• Your objective
Would you please return every line from the listing that contains the word "pendant"?

• Information shown
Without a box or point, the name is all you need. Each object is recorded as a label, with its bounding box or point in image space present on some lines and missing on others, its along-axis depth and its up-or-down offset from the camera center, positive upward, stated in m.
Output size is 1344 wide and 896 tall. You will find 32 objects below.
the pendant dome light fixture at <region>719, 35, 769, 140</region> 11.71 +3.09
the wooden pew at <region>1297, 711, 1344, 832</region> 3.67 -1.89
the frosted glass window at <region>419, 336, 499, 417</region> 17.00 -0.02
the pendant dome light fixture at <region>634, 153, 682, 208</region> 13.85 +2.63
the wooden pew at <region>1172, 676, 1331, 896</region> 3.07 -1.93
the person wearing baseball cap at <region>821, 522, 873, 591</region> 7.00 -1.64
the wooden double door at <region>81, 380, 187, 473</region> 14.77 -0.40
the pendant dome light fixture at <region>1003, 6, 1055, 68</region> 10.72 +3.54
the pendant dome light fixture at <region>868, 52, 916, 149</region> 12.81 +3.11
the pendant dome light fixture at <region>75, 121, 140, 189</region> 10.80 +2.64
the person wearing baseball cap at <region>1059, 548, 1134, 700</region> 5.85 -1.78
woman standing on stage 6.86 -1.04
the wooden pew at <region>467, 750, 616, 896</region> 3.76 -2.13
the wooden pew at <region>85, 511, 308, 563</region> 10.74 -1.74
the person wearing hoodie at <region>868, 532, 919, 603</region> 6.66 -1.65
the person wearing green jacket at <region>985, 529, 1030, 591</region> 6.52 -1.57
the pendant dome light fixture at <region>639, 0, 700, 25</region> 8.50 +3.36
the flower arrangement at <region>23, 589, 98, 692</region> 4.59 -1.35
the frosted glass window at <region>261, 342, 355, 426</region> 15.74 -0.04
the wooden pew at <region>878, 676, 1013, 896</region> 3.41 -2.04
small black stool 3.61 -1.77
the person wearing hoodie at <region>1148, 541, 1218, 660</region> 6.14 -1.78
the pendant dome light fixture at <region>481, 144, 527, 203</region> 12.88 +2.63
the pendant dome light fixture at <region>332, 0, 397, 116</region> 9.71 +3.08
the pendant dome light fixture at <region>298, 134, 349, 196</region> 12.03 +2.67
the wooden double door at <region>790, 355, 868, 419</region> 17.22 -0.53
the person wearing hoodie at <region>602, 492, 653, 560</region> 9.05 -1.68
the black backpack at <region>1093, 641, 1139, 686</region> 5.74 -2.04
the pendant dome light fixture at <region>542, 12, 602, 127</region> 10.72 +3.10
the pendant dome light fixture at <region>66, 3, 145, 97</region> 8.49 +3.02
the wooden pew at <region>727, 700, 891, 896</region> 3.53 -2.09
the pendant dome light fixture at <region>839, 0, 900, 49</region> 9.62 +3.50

• Response below
the pendant dome light fixture at <region>719, 35, 769, 140</region> 11.71 +3.09
the pendant dome light fixture at <region>634, 153, 682, 208</region> 13.85 +2.63
the pendant dome light fixture at <region>1003, 6, 1055, 68</region> 10.72 +3.54
the pendant dome light fixture at <region>868, 52, 916, 149</region> 12.81 +3.11
the pendant dome light fixture at <region>75, 121, 140, 189</region> 10.80 +2.64
the pendant dome light fixture at <region>639, 0, 700, 25</region> 8.50 +3.36
the pendant dome light fixture at <region>481, 144, 527, 203</region> 12.88 +2.63
the pendant dome light fixture at <region>332, 0, 397, 116</region> 9.71 +3.08
the pendant dome light fixture at <region>298, 134, 349, 196</region> 12.03 +2.67
the pendant dome light fixture at <region>542, 12, 602, 127</region> 10.72 +3.10
the pendant dome light fixture at <region>66, 3, 145, 97</region> 8.49 +3.02
the pendant dome light fixture at <region>839, 0, 900, 49</region> 9.62 +3.50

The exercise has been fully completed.